Bleak Road Not as Good as Book

Critics split on adaptation of Cormac McCarthy's post-apocalyptic epic
By Kevin Spak,  Newser Staff
Posted Nov 25, 2009 7:19 AM CST

It’s a thankless job adapting a literary darling like The Road, and, sure enough, director John Hillcoat hasn’t gotten much thanks. Critics have mixed feelings about the bleak post-apocalyptic film. Here’s what they’re saying:

  • Despite good acting, the film is merely adequate, “an honorable attempt at filming an unfilmable book,” writes Kenneth Turan of the LA Times. “To do more than horrify and depress us, The Road is in need of a finer sensibility.”

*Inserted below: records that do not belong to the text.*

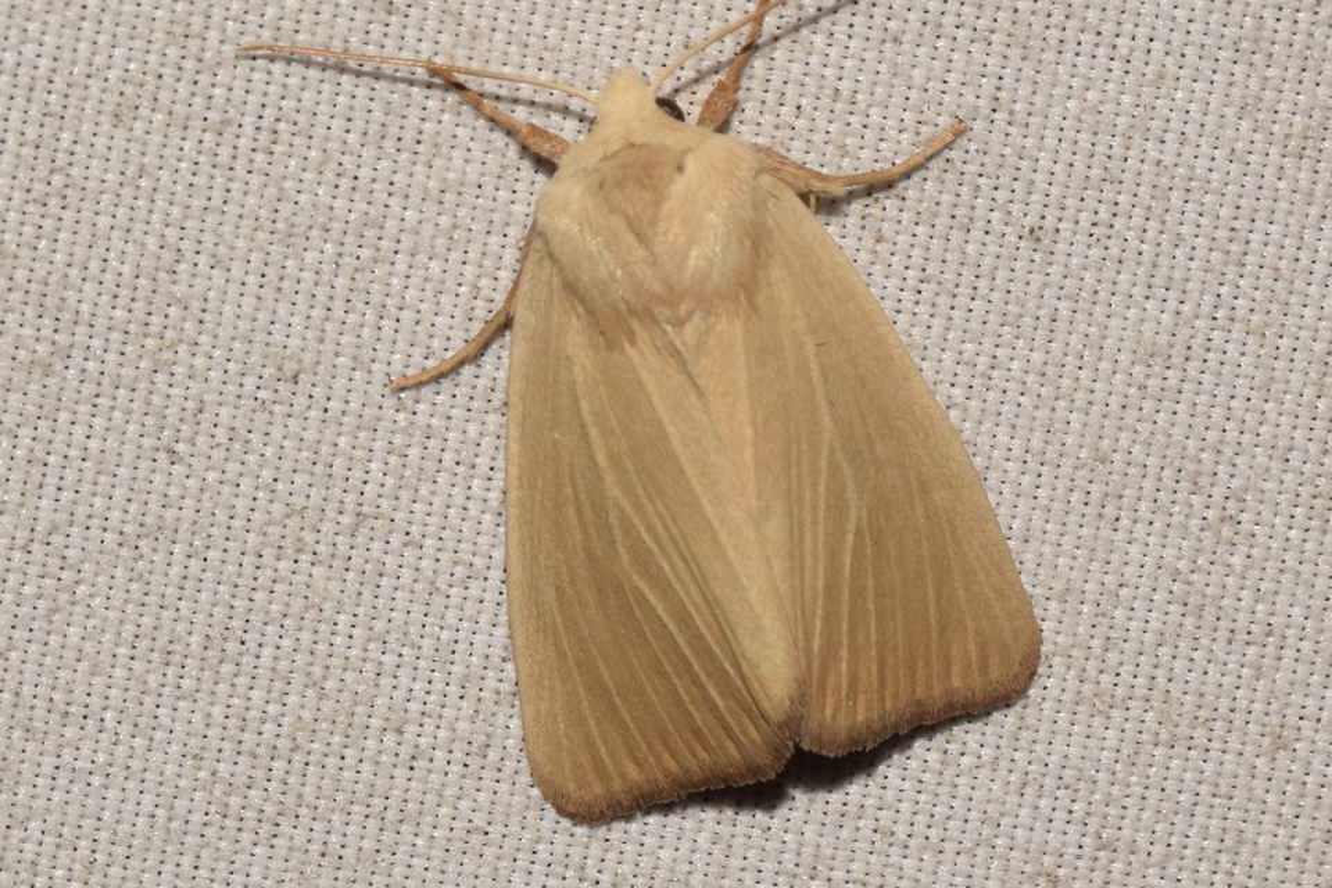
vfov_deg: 6.5
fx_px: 7769
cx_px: 666
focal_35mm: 210
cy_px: 444
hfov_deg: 9.8
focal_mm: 140
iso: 200
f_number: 14
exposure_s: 1/160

  • A devoted Cormac McCarthy fan, Roger Ebert wrestles with his review. “It is powerful, but for me lacks the same core of emotional feeling,” he writes. “I'm not sure this is any fault of the filmmakers.”
  • The movie can only “dully visualize horrors the best writers hint at,” says Ty Burr of the Boston Globe. Still, it’s a “welcome rebuke to the happy-face apocalypse of 2012.
  • The Road isn't a masterpiece,” writes Steven Rea in the Philadelphia Inquirer. But it stuck with him, “its images of dread and fear kicking around like such a terrible dream.”